Supporting the Arts in Western Massachusetts and Beyond

April 22, 2013

Roman Holiday

Hartford Symphony, Hartford, CT
through April 21, 2013
by Michael J. Moran

What’s a “Roman Holiday” concert without a Respighi tone poem? Though only one of these poems had a direct connection with Italy, solid performances of three repertory standards made the seventh program in the HSO’s current “Masterworks” series a coherent and satisfying evening.

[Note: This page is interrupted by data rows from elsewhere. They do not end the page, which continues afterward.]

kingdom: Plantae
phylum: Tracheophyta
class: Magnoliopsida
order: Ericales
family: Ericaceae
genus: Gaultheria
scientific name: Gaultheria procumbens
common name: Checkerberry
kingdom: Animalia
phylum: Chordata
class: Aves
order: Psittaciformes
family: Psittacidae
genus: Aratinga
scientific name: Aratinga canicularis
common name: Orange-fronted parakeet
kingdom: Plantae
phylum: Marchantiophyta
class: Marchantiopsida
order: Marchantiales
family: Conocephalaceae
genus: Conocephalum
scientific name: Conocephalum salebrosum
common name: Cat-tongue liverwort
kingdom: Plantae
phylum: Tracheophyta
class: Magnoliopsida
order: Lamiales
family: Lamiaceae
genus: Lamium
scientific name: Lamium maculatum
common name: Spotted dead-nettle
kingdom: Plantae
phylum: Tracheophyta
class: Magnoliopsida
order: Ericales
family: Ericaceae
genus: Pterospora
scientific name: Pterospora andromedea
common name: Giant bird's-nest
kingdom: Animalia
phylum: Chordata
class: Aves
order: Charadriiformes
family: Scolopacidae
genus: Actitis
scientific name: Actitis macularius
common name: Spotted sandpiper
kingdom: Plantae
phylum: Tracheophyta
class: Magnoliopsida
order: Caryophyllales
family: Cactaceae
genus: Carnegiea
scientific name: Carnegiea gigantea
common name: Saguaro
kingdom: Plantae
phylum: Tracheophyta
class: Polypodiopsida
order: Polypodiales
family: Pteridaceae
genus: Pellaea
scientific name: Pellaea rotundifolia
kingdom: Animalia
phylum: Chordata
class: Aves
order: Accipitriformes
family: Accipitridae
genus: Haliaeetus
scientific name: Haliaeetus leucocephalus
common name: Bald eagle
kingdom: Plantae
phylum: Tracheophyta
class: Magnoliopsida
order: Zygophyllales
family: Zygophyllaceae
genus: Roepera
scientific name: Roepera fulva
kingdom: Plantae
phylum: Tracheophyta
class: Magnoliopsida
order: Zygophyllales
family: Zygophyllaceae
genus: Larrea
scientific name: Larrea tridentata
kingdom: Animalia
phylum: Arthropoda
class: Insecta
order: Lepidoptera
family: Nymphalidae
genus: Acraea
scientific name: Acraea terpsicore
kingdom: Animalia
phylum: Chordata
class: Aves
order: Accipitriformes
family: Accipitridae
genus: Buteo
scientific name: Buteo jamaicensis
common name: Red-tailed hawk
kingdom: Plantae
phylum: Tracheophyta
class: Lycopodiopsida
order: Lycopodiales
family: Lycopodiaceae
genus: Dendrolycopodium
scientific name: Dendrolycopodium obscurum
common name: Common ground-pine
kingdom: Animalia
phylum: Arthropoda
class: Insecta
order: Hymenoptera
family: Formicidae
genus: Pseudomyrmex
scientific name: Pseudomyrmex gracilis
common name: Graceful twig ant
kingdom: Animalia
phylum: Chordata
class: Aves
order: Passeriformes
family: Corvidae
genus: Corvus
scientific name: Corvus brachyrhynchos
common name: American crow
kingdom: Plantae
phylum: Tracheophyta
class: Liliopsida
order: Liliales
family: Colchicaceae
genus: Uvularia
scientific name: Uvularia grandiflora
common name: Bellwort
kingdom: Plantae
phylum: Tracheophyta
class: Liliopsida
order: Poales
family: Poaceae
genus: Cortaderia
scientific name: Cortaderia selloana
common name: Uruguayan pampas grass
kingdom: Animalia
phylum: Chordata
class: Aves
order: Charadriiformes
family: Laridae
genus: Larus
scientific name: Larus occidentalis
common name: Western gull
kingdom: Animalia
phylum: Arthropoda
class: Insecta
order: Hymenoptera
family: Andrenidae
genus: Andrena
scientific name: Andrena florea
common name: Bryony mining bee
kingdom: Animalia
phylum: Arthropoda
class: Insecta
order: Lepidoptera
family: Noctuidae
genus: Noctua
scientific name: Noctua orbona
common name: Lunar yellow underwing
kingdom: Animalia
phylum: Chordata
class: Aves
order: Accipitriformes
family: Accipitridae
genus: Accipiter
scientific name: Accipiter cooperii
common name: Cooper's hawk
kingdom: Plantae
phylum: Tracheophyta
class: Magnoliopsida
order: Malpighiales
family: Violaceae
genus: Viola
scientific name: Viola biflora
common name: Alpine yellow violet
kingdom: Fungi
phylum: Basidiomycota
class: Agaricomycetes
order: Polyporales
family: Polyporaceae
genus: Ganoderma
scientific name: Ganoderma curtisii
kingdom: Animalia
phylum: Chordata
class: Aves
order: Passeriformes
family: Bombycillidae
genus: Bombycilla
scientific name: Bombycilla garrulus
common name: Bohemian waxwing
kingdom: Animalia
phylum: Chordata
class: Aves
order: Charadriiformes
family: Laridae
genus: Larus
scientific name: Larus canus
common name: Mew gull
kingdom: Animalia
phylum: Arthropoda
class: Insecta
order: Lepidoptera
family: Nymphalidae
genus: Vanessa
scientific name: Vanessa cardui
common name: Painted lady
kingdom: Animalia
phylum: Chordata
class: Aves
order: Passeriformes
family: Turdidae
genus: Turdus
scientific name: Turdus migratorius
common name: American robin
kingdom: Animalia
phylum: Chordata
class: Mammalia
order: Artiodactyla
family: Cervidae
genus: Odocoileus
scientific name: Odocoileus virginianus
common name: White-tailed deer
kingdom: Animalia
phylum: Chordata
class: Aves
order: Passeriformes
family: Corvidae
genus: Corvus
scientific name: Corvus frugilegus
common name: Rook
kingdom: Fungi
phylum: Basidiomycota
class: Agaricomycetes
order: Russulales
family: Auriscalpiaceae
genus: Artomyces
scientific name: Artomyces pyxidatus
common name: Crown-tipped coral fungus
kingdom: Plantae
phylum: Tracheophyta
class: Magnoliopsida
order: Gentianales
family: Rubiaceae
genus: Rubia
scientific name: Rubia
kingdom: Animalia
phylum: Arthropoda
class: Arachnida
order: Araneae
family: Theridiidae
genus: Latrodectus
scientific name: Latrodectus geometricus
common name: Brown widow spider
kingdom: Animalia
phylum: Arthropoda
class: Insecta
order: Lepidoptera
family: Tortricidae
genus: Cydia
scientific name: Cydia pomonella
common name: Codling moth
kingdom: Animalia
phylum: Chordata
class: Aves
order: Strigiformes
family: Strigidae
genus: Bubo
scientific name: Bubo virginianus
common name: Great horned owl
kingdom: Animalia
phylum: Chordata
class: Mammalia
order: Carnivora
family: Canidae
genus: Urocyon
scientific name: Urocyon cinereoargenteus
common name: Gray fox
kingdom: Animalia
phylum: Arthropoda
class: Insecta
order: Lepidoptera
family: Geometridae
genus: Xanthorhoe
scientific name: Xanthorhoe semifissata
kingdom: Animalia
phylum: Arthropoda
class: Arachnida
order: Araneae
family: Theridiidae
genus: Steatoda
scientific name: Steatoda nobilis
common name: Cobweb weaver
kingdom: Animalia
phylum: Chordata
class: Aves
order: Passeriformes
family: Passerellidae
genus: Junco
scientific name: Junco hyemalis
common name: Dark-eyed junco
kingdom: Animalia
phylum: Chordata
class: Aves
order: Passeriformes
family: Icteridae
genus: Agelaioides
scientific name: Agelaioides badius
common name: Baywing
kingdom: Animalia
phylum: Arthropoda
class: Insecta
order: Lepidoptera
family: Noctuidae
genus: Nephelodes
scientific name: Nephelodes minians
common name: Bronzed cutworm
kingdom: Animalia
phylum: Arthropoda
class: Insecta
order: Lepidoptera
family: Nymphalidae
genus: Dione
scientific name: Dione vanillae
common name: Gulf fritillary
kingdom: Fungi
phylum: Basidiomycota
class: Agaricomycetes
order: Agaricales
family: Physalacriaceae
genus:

Any concert that opens with a Rossini overture is off to a popular start. Set in ancient Babylon, “Semiramide” was one of the Italian master’s most serious operas, but its overture was just as light and effervescent as any of his many other familiar overtures. Bulgarian-born guest conductor Rossen Milanov led a taut, lively account that featured especially notable playing from HSO brass and woodwinds.

Clancy Newman
Albany native Clancy Newman then joined the orchestra as soloist in a deeply felt performance of Elgar’s 1919 Cello Concerto. The English composer’s last major work, it expressed both his nostalgia for the Edwardian era that had been swept away by World War I and his grief over the loss of many friends in that conflict and over his and his wife’s failing health. The elegiac tone of the piece was reflected in its unusual structure: three slow movements leading into a closing Allegro. Milanov and the orchestra gave powerful backing to Newman’s rich and focused cello tone.        

The concert closed with a jubilant rendition of the program’s most obvious namesake, Mendelssohn’s joyous Symphony No. 4, which he called his “Italian” symphony because it was inspired by a tour of Italy that he took in 1831 at the age of 22. Conductor and players again found the emotional core of each movement, from the exuberant opening “Allegro vivace,” the solemn processional “Andante con moto,” the delicate “Con moto moderato,” to the thrilling “Saltarello: Presto” finale.   

Enthusiastic applause for all three pieces suggested not only that no one missed Respighi on this program, but that the prospect of inspired music making has more drawing power for classical audiences than catchy concert titles.